Artist uses AI to create ultra realistic portraits of celebrities who left us too soon

What would certain icons look like if nothing had happened to them?

Mercury would be 76 today.

Some icons have truly left this world too early. It’s a tragedy when anyone doesn’t make it to see old age, but when it happens to a well-known public figure, it’s like a bit of their art and legacy dies with them. What might Freddie Mercury have created if he were granted the gift of long life? Bruce Lee? Princess Diana?

Their futures might be mere musings of our imagination, but thanks to a lot of creativity (and a little tech) we can now get a glimpse into what these celebrities might have looked like when they were older.

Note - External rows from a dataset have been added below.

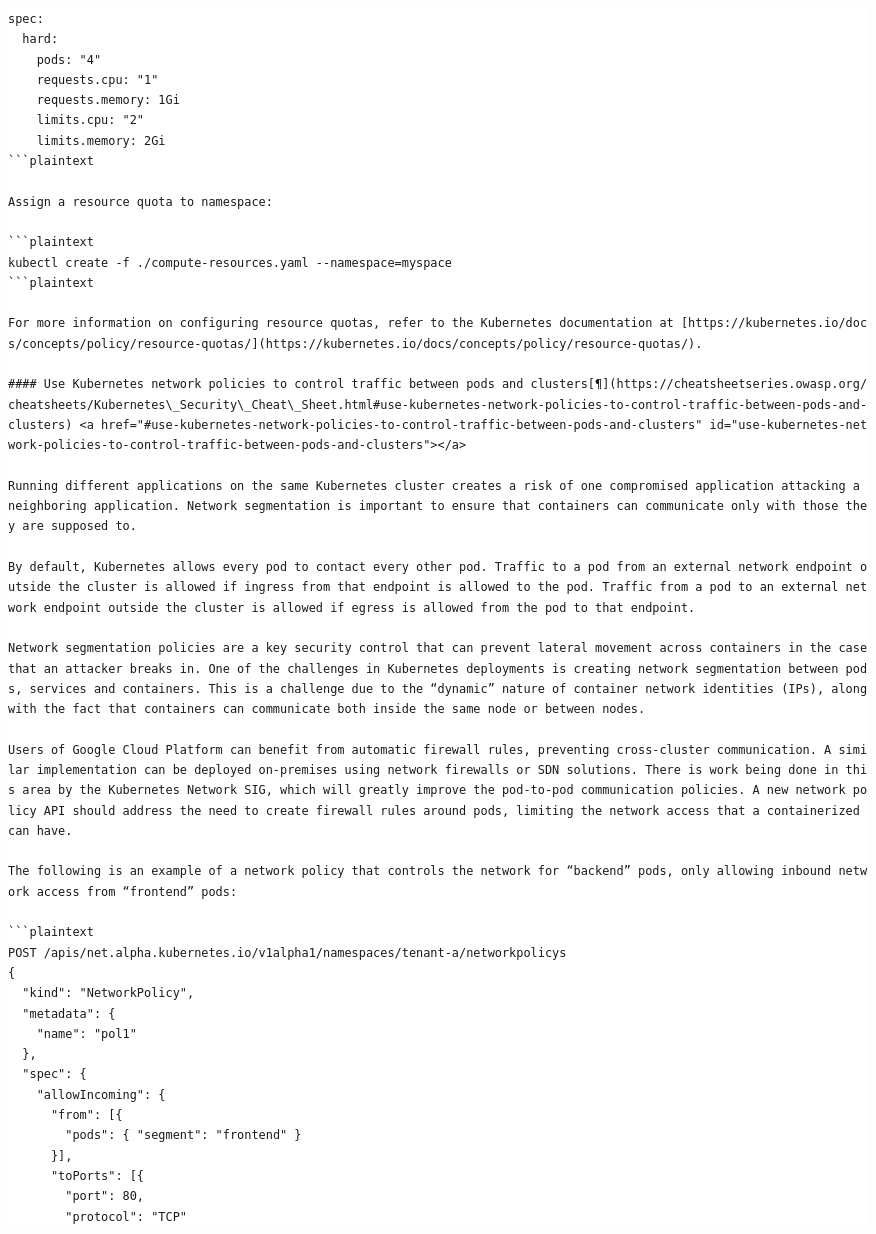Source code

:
 ```plaintext
spec:  
  hard:  
    pods: "4"  
    requests.cpu: "1"  
    requests.memory: 1Gi  
    limits.cpu: "2"  
    limits.memory: 2Gi
```plaintext

Assign a resource quota to namespace:

```plaintext
kubectl create -f ./compute-resources.yaml --namespace=myspace
```plaintext

For more information on configuring resource quotas, refer to the Kubernetes documentation at [https://kubernetes.io/docs/concepts/policy/resource-quotas/](https://kubernetes.io/docs/concepts/policy/resource-quotas/).

#### Use Kubernetes network policies to control traffic between pods and clusters[¶](https://cheatsheetseries.owasp.org/cheatsheets/Kubernetes\_Security\_Cheat\_Sheet.html#use-kubernetes-network-policies-to-control-traffic-between-pods-and-clusters) <a href="#use-kubernetes-network-policies-to-control-traffic-between-pods-and-clusters" id="use-kubernetes-network-policies-to-control-traffic-between-pods-and-clusters"></a>

Running different applications on the same Kubernetes cluster creates a risk of one compromised application attacking a neighboring application. Network segmentation is important to ensure that containers can communicate only with those they are supposed to.

By default, Kubernetes allows every pod to contact every other pod. Traffic to a pod from an external network endpoint outside the cluster is allowed if ingress from that endpoint is allowed to the pod. Traffic from a pod to an external network endpoint outside the cluster is allowed if egress is allowed from the pod to that endpoint.

Network segmentation policies are a key security control that can prevent lateral movement across containers in the case that an attacker breaks in. One of the challenges in Kubernetes deployments is creating network segmentation between pods, services and containers. This is a challenge due to the “dynamic” nature of container network identities (IPs), along with the fact that containers can communicate both inside the same node or between nodes.

Users of Google Cloud Platform can benefit from automatic firewall rules, preventing cross-cluster communication. A similar implementation can be deployed on-premises using network firewalls or SDN solutions. There is work being done in this area by the Kubernetes Network SIG, which will greatly improve the pod-to-pod communication policies. A new network policy API should address the need to create firewall rules around pods, limiting the network access that a containerized can have.

The following is an example of a network policy that controls the network for “backend” pods, only allowing inbound network access from “frontend” pods:

```plaintext
POST /apis/net.alpha.kubernetes.io/v1alpha1/namespaces/tenant-a/networkpolicys  
{  
  "kind": "NetworkPolicy",
  "metadata": {
    "name": "pol1"
  },
  "spec": {
    "allowIncoming": {
      "from": [{
        "pods": { "segment": "frontend" }
      }],
      "toPorts": [{
        "port": 80,
        "protocol": "TCP"
```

Alper Yesiltas, an Istanbul-based lawyer and photographer, created a photography series titled “As If Nothing Happened,” which features eerily realistic portraits of long gone celebrities in their golden years. To make the images as real looking as possible, Yesiltas incorporated various photo editing programs such as Adobe Lightroom and VSCO, as well as the AI photo-enhancing software Remini.

“The hardest part of the creative process for me is making the image feel ‘real’ to me,” Yesiltas wrote about his passion project. “The moment I like the most is when I think the image in front of me looks as if it was taken by a photographer.”

Yesiltas’ meticulousness paid off, because the results are uncanny.

Along with each photo, Yesiltas writes a bittersweet message “wishing” how things might have gone differently … as if nothing happened.